## ACTIVITY
Each record below is to be copied exactly; the pictures are to be omitted.

## THE INPUT
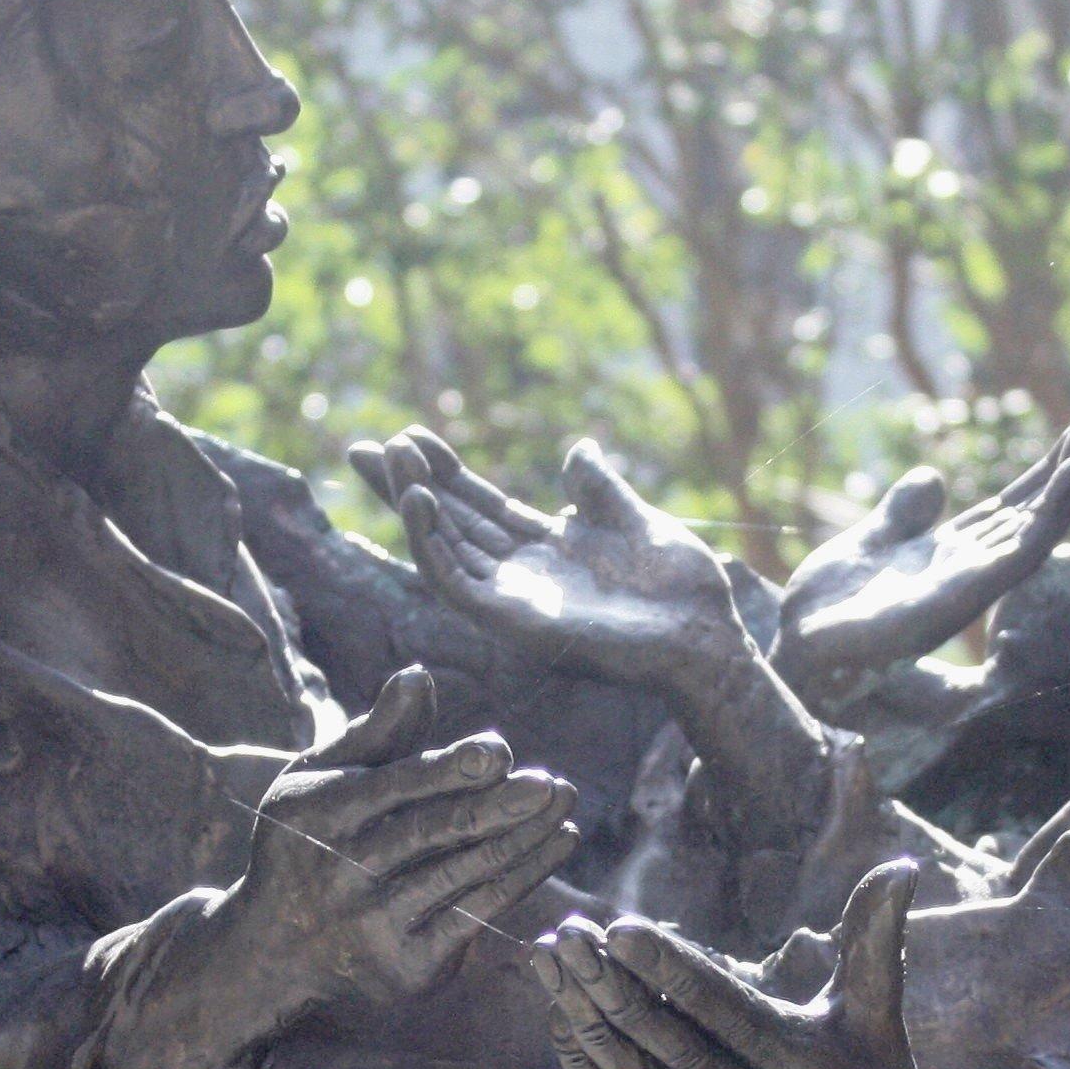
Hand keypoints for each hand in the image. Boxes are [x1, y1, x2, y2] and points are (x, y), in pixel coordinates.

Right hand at [210, 668, 575, 1018]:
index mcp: (318, 814)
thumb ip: (378, 732)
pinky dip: (523, 878)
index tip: (499, 752)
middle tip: (551, 785)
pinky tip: (555, 845)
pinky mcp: (405, 968)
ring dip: (523, 840)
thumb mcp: (323, 779)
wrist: (277, 948)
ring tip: (564, 808)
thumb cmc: (311, 839)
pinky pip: (476, 917)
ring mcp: (373, 925)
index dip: (449, 769)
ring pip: (463, 875)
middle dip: (498, 808)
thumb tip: (420, 674)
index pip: (395, 787)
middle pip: (433, 833)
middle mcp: (341, 872)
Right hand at [352, 428, 760, 692]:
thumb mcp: (635, 519)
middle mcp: (521, 574)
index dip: (443, 470)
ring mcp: (515, 600)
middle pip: (449, 523)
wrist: (706, 634)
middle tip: (363, 446)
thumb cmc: (681, 587)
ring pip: (445, 550)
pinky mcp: (515, 624)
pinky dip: (434, 546)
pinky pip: (459, 585)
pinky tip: (421, 503)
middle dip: (406, 485)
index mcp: (546, 547)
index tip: (408, 434)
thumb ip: (598, 488)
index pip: (478, 504)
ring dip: (415, 505)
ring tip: (394, 459)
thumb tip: (577, 450)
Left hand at [534, 863, 977, 1068]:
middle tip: (567, 933)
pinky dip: (587, 1067)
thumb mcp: (879, 1027)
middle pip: (666, 1040)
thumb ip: (876, 943)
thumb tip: (903, 861)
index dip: (669, 969)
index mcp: (797, 1068)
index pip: (721, 1009)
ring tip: (549, 963)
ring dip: (585, 1018)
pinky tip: (561, 1020)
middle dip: (609, 983)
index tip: (622, 927)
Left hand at [773, 418, 1069, 701]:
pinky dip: (1046, 518)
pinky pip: (1017, 552)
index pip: (1016, 505)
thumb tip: (933, 481)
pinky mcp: (962, 595)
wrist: (798, 644)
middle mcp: (971, 565)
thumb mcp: (870, 540)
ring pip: (1037, 528)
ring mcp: (971, 580)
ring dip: (1069, 486)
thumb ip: (903, 512)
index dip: (1052, 471)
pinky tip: (1065, 481)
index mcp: (952, 549)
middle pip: (1038, 514)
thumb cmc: (831, 605)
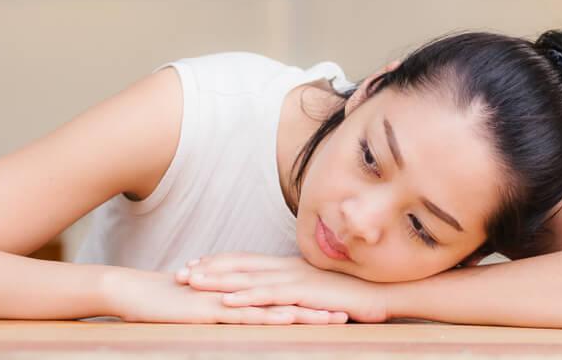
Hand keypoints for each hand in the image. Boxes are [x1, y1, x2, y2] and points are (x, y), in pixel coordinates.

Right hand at [107, 266, 348, 323]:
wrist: (132, 291)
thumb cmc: (166, 303)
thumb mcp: (204, 308)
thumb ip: (226, 308)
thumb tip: (245, 315)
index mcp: (241, 290)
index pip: (284, 294)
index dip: (313, 298)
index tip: (344, 303)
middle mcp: (240, 291)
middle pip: (288, 298)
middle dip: (321, 305)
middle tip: (356, 311)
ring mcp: (227, 299)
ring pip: (275, 306)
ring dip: (306, 313)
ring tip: (337, 320)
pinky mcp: (211, 309)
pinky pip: (245, 315)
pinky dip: (269, 318)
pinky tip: (288, 321)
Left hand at [175, 253, 388, 322]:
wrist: (382, 290)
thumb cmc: (354, 292)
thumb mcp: (319, 289)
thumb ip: (299, 289)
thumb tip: (284, 297)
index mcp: (288, 266)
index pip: (246, 260)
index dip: (220, 262)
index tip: (195, 264)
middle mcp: (286, 268)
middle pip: (239, 266)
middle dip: (207, 270)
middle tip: (179, 273)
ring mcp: (293, 278)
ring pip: (247, 278)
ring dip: (216, 281)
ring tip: (190, 283)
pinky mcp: (302, 293)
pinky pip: (268, 295)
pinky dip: (245, 297)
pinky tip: (226, 301)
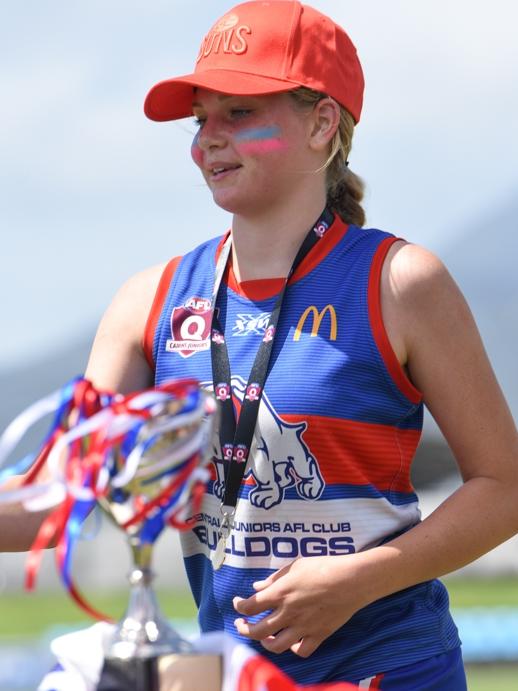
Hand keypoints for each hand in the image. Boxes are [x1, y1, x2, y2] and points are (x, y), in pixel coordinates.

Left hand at [233, 555, 365, 657]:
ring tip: (263, 636)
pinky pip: (302, 651)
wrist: (352, 580)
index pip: (250, 606)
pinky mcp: (319, 635)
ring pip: (275, 646)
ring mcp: (303, 627)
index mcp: (281, 593)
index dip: (239, 606)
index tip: (238, 603)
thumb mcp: (296, 565)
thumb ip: (274, 578)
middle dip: (244, 629)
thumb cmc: (324, 566)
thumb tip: (256, 587)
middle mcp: (288, 613)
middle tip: (241, 625)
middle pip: (257, 631)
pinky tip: (291, 642)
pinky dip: (293, 649)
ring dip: (264, 643)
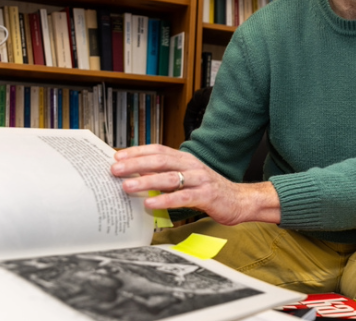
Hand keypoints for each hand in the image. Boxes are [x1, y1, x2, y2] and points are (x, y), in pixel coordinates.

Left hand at [111, 144, 280, 225]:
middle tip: (114, 170)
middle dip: (135, 164)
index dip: (137, 152)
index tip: (117, 156)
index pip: (158, 150)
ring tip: (127, 186)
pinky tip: (150, 204)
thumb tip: (138, 176)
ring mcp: (200, 179)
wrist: (240, 201)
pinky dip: (165, 200)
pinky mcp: (207, 196)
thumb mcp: (187, 179)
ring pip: (169, 178)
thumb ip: (166, 176)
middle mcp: (192, 165)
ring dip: (146, 181)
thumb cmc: (210, 191)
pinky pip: (183, 198)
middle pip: (160, 160)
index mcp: (185, 159)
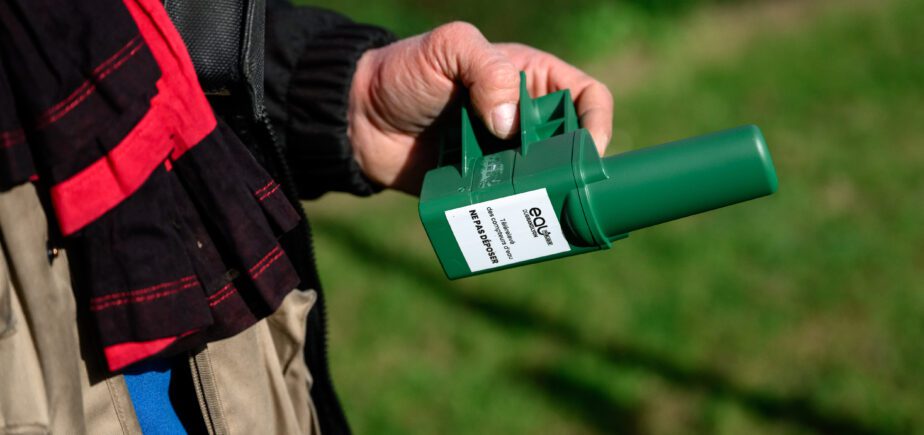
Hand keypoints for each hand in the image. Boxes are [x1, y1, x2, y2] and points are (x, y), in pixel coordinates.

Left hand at [348, 22, 613, 193]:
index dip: (598, 122)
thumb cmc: (404, 72)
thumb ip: (486, 68)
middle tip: (561, 188)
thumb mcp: (447, 48)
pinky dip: (517, 214)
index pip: (587, 97)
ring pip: (547, 181)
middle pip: (573, 147)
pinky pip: (513, 204)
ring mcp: (505, 156)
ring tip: (534, 209)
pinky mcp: (484, 187)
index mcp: (529, 78)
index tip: (588, 150)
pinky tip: (513, 223)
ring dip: (545, 196)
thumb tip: (511, 123)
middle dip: (573, 169)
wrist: (358, 119)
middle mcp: (524, 119)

## OUTPUT OF THE EXERCISE
Hand keypoints for each hand in the image. Boxes are [x1, y1, x2, y2] and points are (x, y), in pixel coordinates.

Right hand at [210, 668, 575, 1018]:
index mcp: (318, 814)
thumb ip: (378, 732)
pinky dip: (523, 878)
index tip: (499, 752)
middle tip: (551, 785)
pinky tip: (555, 845)
pinky mcp: (405, 968)
ring dip: (523, 840)
thumb mcp: (323, 779)
wrist: (277, 948)
ring tip: (564, 808)
thumb cmc: (311, 839)
pinky pip: (476, 917)
ring mcp: (373, 925)
index dip: (449, 769)
ring pip: (463, 875)
middle dip: (498, 808)
thumb tip: (420, 674)
index pip: (395, 787)
middle pip: (433, 833)
middle mcp: (341, 872)
Right hand at [352, 428, 760, 692]:
thumb mcp: (635, 519)
middle mcp: (521, 574)
index dip: (443, 470)
ring mcp: (515, 600)
middle pip: (449, 523)
wrist: (706, 634)
middle tip: (363, 446)
thumb cmc: (681, 587)
ring pip: (445, 550)
pinky mcp: (515, 624)
pinky dip: (434, 546)
pinky pip: (459, 585)
pinky tip: (421, 503)
middle dip: (406, 485)
index mcp: (546, 547)
index tip: (408, 434)
thumb ip: (598, 488)
index pip: (478, 504)
ring dip: (415, 505)
ring tip: (394, 459)
thumb tip: (577, 450)
Left hand at [534, 863, 977, 1068]:
middle tip: (567, 933)
pinky dip: (587, 1067)
thumb mcp: (879, 1027)
middle pip: (666, 1040)
thumb ip: (876, 943)
thumb tip: (903, 861)
index dip: (669, 969)
index mcp: (797, 1068)
index pip: (721, 1009)
ring tip: (549, 963)
ring dip: (585, 1018)
pinky tip: (561, 1020)
middle dip: (609, 983)
index tip: (622, 927)
Left hand at [773, 418, 1069, 701]:
pinky dip: (1046, 518)
pinky pip: (1017, 552)
index pip: (1016, 505)
thumb tip: (933, 481)
pinky mcp: (962, 595)
wrist: (798, 644)
middle mcp: (971, 565)
thumb mcp: (870, 540)
ring pip: (1037, 528)
ring mcp: (971, 580)
ring dip: (1069, 486)
thumb ip: (903, 512)
index dip: (1052, 471)
pinky tip: (1065, 481)
index mcp: (952, 549)
middle pip: (1038, 514)
thumb cmc: (831, 605)
Hand keypoints for each hand in the image. Boxes are [x1, y1, x2, y2] and points are (x, y), in pixel coordinates.

Right hand at [107, 266, 348, 323]:
wrist: (132, 291)
thumb cmc: (166, 303)
thumb mcp: (204, 308)
thumb ip: (226, 308)
thumb tip: (245, 315)
index mcp: (241, 290)
index pip: (284, 294)
index dip: (313, 298)
index tip: (344, 303)
middle mcp: (240, 291)
middle pip: (288, 298)
middle dip: (321, 305)
middle tip: (356, 311)
ring mcp: (227, 299)
ring pip: (275, 306)
ring dip: (306, 313)
ring tip: (337, 320)
pinky mcp: (211, 309)
pinky pip: (245, 315)
pinky dip: (269, 318)
pinky tip: (288, 321)
Left hand at [175, 253, 388, 322]:
wrist: (382, 290)
thumb cmc: (354, 292)
thumb mcp: (319, 289)
thumb ip: (299, 289)
thumb tip: (284, 297)
index mcp: (288, 266)
index pip: (246, 260)
index dip: (220, 262)
index tip: (195, 264)
middle mcp: (286, 268)
middle pip: (239, 266)
middle dip: (207, 270)
middle tip: (179, 273)
ring mcp: (293, 278)
ring pip: (247, 278)
ring dip: (216, 281)
ring tip: (190, 283)
pinky mcp: (302, 293)
pinky pip: (268, 295)
pinky dip: (245, 297)
pinky tip: (226, 301)
Hand keypoints for each hand in the image. Boxes are [x1, y1, x2, y2] and points are (x, y), in pixel coordinates.

Left hand at [233, 555, 365, 657]:
ring tip: (263, 636)
pinky pip: (302, 651)
wrist: (352, 580)
index pip: (250, 606)
pinky mcp: (319, 635)
ring pip: (275, 646)
ring mcp: (303, 627)
index mcp: (281, 593)
index dip: (239, 606)
index tip: (238, 603)
thumb mcp: (296, 565)
thumb ip: (274, 578)
middle dip: (244, 629)
thumb cmc: (324, 566)
thumb tip: (256, 587)
middle mcp: (288, 613)
middle tip: (241, 625)
middle pip: (257, 631)
pinky tip: (291, 642)
pinky dip: (293, 649)
ring dip: (264, 643)
Hand keypoints for each hand in the image. Boxes are [x1, y1, x2, y2] and points are (x, y), in pixel coordinates.

Left hand at [111, 144, 280, 225]:
middle tip: (114, 170)
middle dip: (135, 164)
index dip: (137, 152)
index tip: (117, 156)
index pip: (158, 150)
ring tip: (127, 186)
pinky tip: (150, 204)
thumb tip: (138, 176)
ring mcp: (200, 179)
wrist: (240, 201)
pinky dip: (165, 200)
pinky mcp: (207, 196)
thumb mcp: (187, 179)
ring pip: (169, 178)
thumb ip: (166, 176)
middle mcp: (192, 165)
ring dip: (146, 181)
thumb cmc: (210, 191)
pinky pip: (183, 198)
middle pip: (160, 160)
index mcp: (185, 159)
Hand keypoints for each hand in the image. Boxes are [x1, y1, x2, y2] and points are (x, y), in pixel coordinates.

Left hand at [348, 22, 613, 193]:
index dip: (598, 122)
thumb cmc: (404, 72)
thumb ip: (486, 68)
middle tip: (561, 188)
thumb mcp: (447, 48)
pinky dip: (517, 214)
index pip: (587, 97)
ring pip: (547, 181)
middle pip: (573, 147)
pinky pip: (513, 204)
ring mcp: (505, 156)
ring tip: (534, 209)
pinky mcp: (484, 187)
index mcp: (529, 78)
index tip: (588, 150)
pinky tip: (513, 223)
ring dip: (545, 196)
thumb tip: (511, 123)
middle dip: (573, 169)
wrist: (358, 119)
middle mcp: (524, 119)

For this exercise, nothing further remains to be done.